Zur Durchlässigkeit des Bolognasystems an der Uni Wien

Die Einführung der „dreigliedrigen Studienarchitektur“ (Bachelor, Master, PhD) hat bekanntlich viele Nachteile und Jenseitigkeiten mit sich gebracht (die da wären: Verschulung, Voraussetzungsketten, überfrachtete Curricula, ...), während von den angekündigten Vorteilen hinsichtlich Erhöhung der Mobilität, besseren Spezialisierungsmöglichkeiten und internationaler Anerkennung der unterschiedlichen Abschlüsse letztlich nichts geblieben ist. Der Wechsel innerhalb desselben Studiums von einer österreichischen Universität an eine andere ist in vielen Bereichen sogar noch schwieriger geworden. Ein Wechsel der Studienrichtung oder des eigenen Schwerpunkts zwischen Bachelor und Master ist in vielen Fällen wenn überhaupt, nur sehr schwer und ohne jegliche Planungssicherheit möglich. Die Betroffenen sind aufgrund der monokratischen Entscheidungsstruktur vollständig von Einzelpersonen und deren Entscheidungen (zuständige (Vize)Studienprogrammleitung) abhängig, der Rechtsweg bei Fehlentscheidungen ist ziemlich aussichtslos. Notwendig wären also vor allem demokratische Entscheidungsprozesse, um gravierenden Fehlentscheidungen entgegenzutreten bzw. zu verhindern. Kurzfristig wären zudem einige Schritte möglich, um den Übertritt vom Bachelor in den Master zu erleichtern:

Zum Einen würde es eine wesentliche Verbesserung bedeuten, wenn von den einzelnen SPLs für die jeweiligen Masterstudien klar ausgewiesen würde, mit welchen Vorstudien und zusätzlichen Auflagen welche Master belegt werden können. Wer sich in der zweiten Hälfte des BA-Studiums über einen anschließenden Master Gedanken macht, hat so einerseits die Möglichkeit aus tatsächlich in Frage kommenden Studien zu wählen, andererseits könnten die zu erwartenden Auflagen schon im Vorfeld absolviert werden. Die logische Konsequenz dieses ersten und praktisch völlig unproblematischen Schrittes wären Verordnungen für besonders häufige Übertrittsszenarien, um das Inskriptionsprozedere entsprechend zu verkürzen.
Für hunderte Übertritte könnte so das aufwändige Verfahren der Einzelfallprüfungen abgekürzt und die Fortsetzung des Studiums erheblich erleichtert werden!
Über die Erweiterungscurricula könnten darüber hinaus „Qualifikationsmöglichkeiten“ geschaffen werden, um die Durchlässigkeit zu erhöhen. Es muss möglich sein im Rahmen der Bologna-Struktur auf ein Nachbarstudium zu wechseln, oder sich in einen anderen Bereich zu vertiefen!

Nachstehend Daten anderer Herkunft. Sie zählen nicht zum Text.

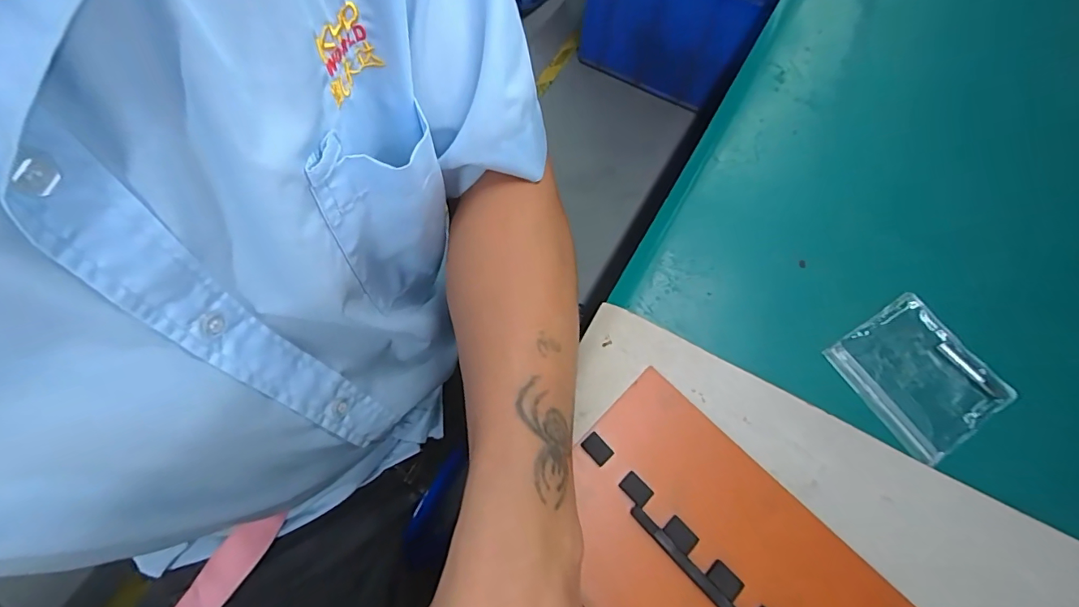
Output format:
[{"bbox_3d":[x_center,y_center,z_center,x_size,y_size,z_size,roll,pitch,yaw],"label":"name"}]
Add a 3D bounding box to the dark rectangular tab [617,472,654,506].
[{"bbox_3d":[0.048,0.094,0.241,0.010,0.004,0.015,-41,75,-15],"label":"dark rectangular tab"}]

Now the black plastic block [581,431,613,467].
[{"bbox_3d":[0.030,0.076,0.249,0.010,0.004,0.015,-37,74,-15],"label":"black plastic block"}]

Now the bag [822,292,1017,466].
[{"bbox_3d":[0.215,0.040,0.272,0.067,0.013,0.075,-29,72,-12],"label":"bag"}]

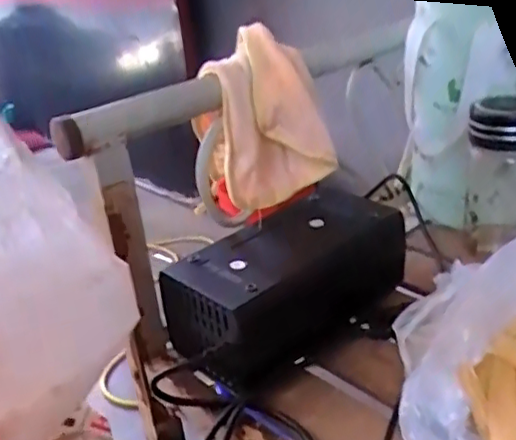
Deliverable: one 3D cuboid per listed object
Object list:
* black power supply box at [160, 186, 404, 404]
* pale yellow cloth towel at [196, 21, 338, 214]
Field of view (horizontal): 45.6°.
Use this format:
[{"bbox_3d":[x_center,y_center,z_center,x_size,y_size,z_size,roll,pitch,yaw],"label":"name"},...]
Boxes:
[{"bbox_3d":[0.031,0.057,0.556,0.215,0.089,0.108,-23,32,-33],"label":"black power supply box"},{"bbox_3d":[0.011,-0.072,0.545,0.111,0.164,0.059,-11,27,-12],"label":"pale yellow cloth towel"}]

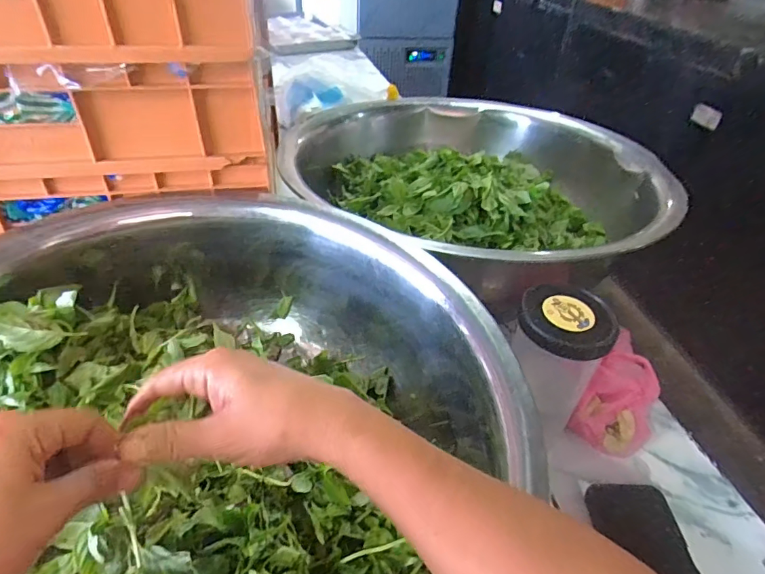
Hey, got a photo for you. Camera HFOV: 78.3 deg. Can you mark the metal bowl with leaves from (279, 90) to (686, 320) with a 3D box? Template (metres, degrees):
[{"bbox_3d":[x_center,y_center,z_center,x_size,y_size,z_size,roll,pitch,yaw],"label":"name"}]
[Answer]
[{"bbox_3d":[0.191,-0.186,0.824,0.547,0.159,0.510,2,39,-2],"label":"metal bowl with leaves"}]

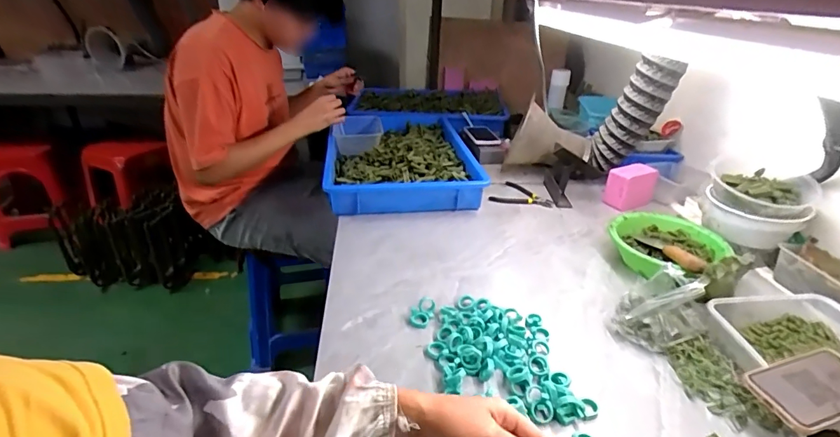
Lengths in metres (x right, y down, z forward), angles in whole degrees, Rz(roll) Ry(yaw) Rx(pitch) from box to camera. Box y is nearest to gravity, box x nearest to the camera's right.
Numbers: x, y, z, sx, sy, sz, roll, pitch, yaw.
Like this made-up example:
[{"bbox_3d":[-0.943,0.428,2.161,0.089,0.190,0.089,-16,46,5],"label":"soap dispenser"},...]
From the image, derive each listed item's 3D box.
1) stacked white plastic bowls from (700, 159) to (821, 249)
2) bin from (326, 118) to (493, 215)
[{"bbox_3d":[0.629,-0.027,0.823,0.162,0.127,0.151,1,28,-1],"label":"stacked white plastic bowls"},{"bbox_3d":[-0.056,-0.177,1.225,0.387,0.078,0.593,-2,28,-6],"label":"bin"}]

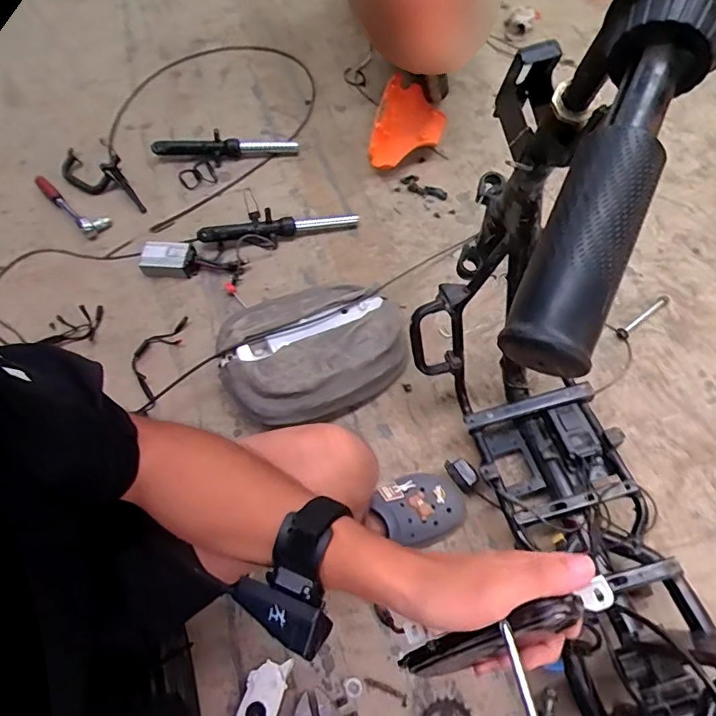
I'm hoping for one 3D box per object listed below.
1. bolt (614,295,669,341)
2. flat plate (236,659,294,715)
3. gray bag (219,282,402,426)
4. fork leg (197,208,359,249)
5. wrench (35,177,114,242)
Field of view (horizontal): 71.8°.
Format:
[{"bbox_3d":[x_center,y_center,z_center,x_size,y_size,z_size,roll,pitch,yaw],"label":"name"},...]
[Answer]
[{"bbox_3d":[0.578,-0.083,1.001,0.145,0.016,0.023,-34,68,-16],"label":"bolt"},{"bbox_3d":[-0.143,0.498,0.690,0.054,0.015,0.141,19,65,9],"label":"flat plate"},{"bbox_3d":[-0.076,-0.021,0.895,0.334,0.090,0.250,-32,66,-14],"label":"gray bag"},{"bbox_3d":[-0.160,-0.262,1.033,0.329,0.067,0.059,-11,64,-6],"label":"fork leg"},{"bbox_3d":[-0.589,-0.320,1.028,0.188,0.042,0.057,40,70,18],"label":"wrench"}]

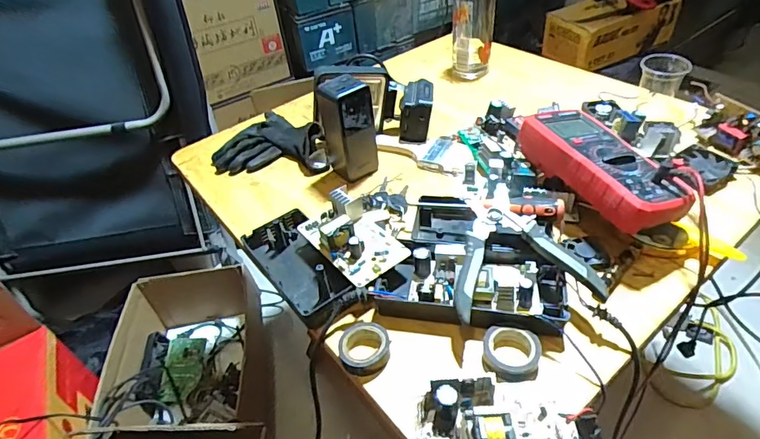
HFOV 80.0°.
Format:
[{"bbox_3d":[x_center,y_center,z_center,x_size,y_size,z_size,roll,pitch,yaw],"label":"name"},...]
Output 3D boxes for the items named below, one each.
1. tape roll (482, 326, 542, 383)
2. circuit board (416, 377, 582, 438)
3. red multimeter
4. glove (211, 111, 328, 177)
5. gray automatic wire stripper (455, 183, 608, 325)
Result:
[{"bbox_3d":[0.117,0.120,0.403,0.050,0.019,0.044,7,44,16],"label":"tape roll"},{"bbox_3d":[0.089,0.159,0.349,0.122,0.032,0.076,-5,42,3],"label":"circuit board"},{"bbox_3d":[0.242,-0.060,0.498,0.091,0.051,0.181,-21,44,-15],"label":"red multimeter"},{"bbox_3d":[-0.168,-0.107,0.666,0.134,0.047,0.168,-34,48,-27],"label":"glove"},{"bbox_3d":[0.123,0.031,0.455,0.130,0.033,0.153,-11,42,-4],"label":"gray automatic wire stripper"}]

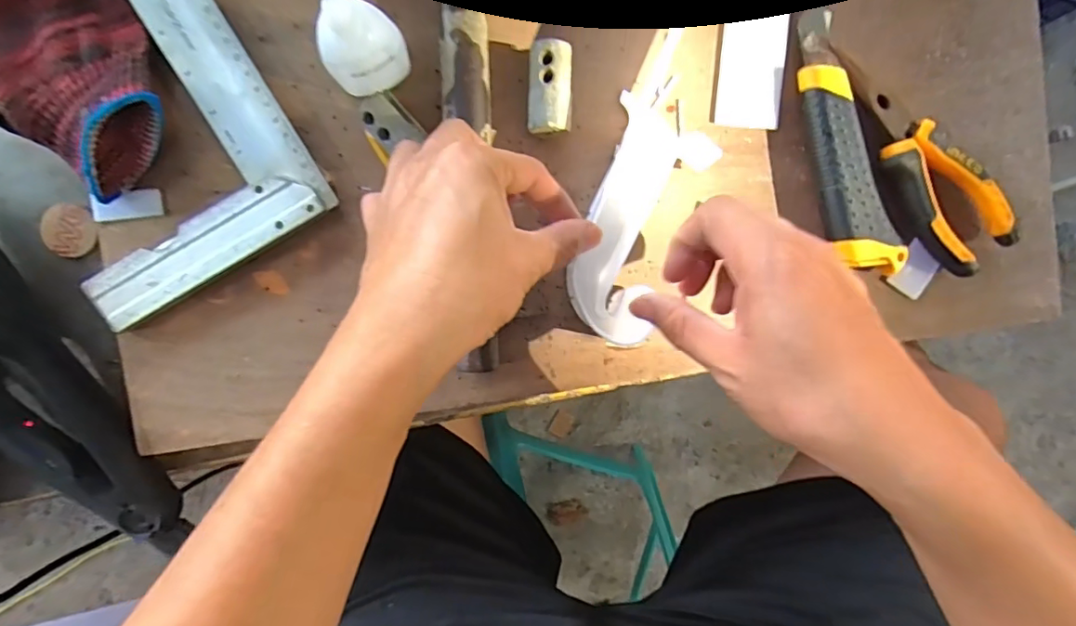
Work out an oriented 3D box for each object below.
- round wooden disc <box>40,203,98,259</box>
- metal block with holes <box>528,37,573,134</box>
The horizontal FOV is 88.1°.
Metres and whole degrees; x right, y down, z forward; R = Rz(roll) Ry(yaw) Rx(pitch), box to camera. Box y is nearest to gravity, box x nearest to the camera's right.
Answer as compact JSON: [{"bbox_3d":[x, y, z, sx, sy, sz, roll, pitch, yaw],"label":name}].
[{"bbox_3d":[-0.294,-0.052,0.349,0.031,0.006,0.030,0,96,-4],"label":"round wooden disc"},{"bbox_3d":[0.007,-0.134,0.334,0.024,0.023,0.053,2,96,-4],"label":"metal block with holes"}]

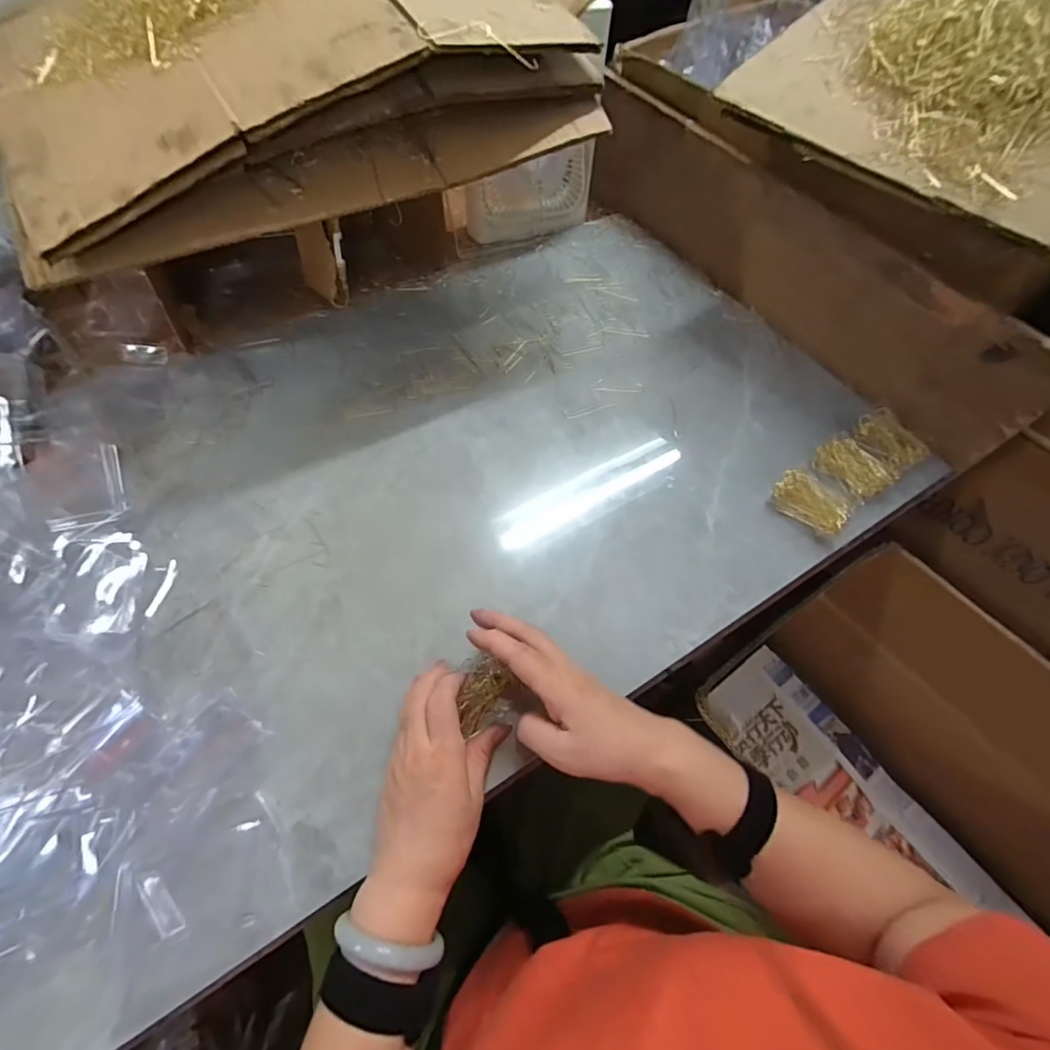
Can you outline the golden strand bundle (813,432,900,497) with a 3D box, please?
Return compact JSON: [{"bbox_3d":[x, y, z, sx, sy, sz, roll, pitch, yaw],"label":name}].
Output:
[{"bbox_3d":[0.349,-0.064,0.518,0.058,0.009,0.073,-33,66,-19],"label":"golden strand bundle"}]

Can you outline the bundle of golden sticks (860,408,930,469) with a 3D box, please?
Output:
[{"bbox_3d":[0.399,-0.094,0.537,0.055,0.009,0.070,-21,62,-14],"label":"bundle of golden sticks"}]

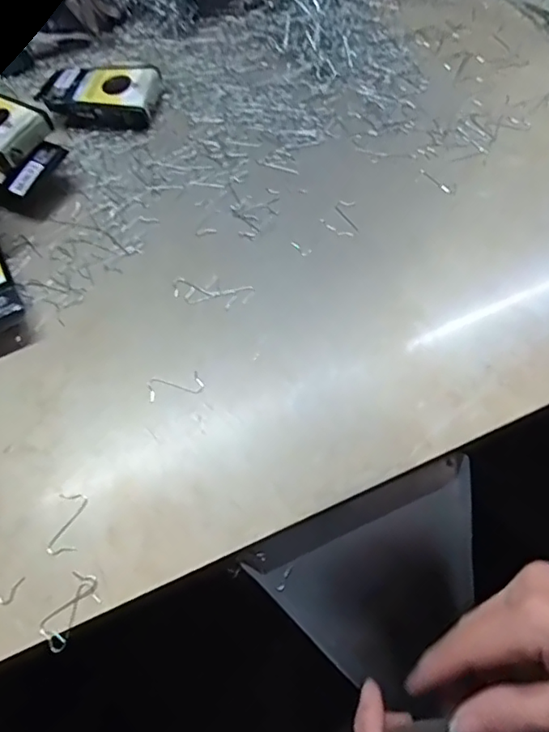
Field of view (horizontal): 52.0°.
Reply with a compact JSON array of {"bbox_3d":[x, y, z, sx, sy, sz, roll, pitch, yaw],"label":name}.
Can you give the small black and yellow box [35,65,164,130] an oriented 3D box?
[{"bbox_3d":[-0.152,-0.238,0.494,0.096,0.026,0.054,3,62,6],"label":"small black and yellow box"}]

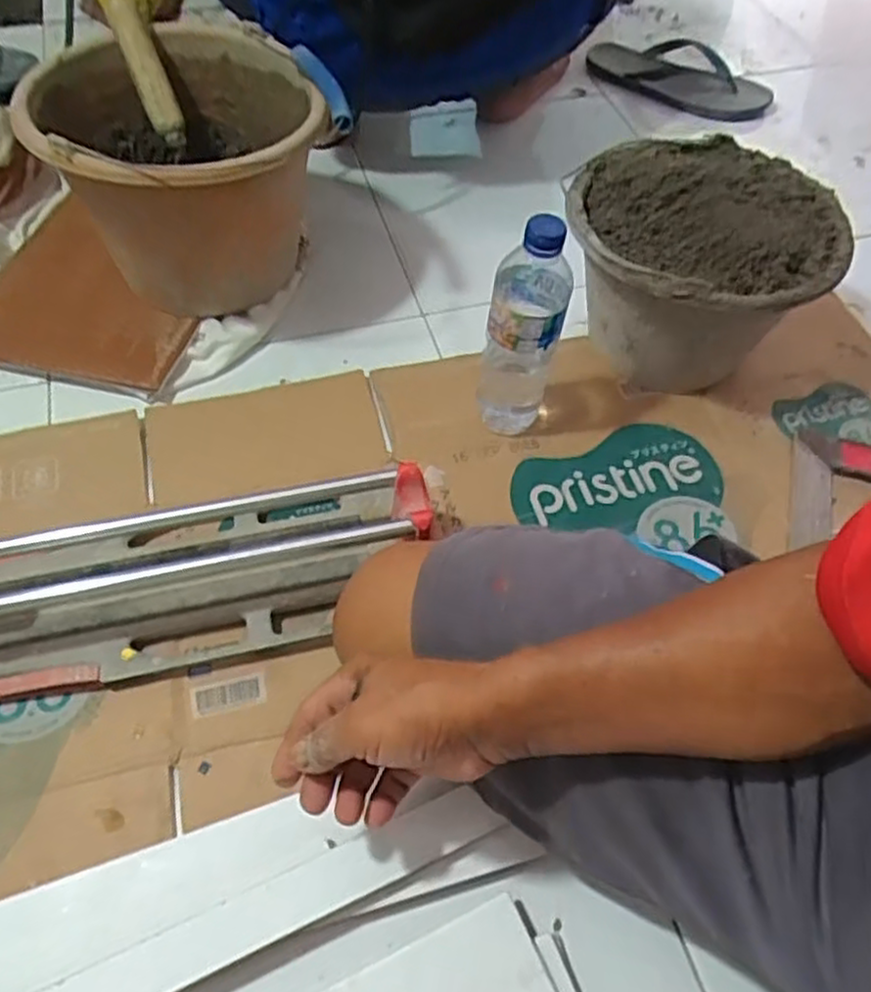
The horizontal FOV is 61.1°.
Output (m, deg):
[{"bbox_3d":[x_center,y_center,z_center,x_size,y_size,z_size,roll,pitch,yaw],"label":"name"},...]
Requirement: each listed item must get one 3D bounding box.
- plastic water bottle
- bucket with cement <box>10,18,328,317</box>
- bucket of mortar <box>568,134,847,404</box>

Darüber hinaus haben die Unis den gesetzlichen Spielraum, um die Zulassungsfristen für Masterstudien zu flexiblisieren. In einer Vielzahl von Fällen ist beim Übertritt ins Masterstudium das lange Warten auf das Bachelorzeugnis das größte Hindernis: wer nicht binnen der Nachfrist von der ohnehin völlig überlasteten Unibürokratie mit den notwendigen Unterlagen versorgt wird, ist dazu verdonnert auf das nächste Semester zu warten, und zwar ohne Studien- oder Familienbehilfe, Versicherung etc.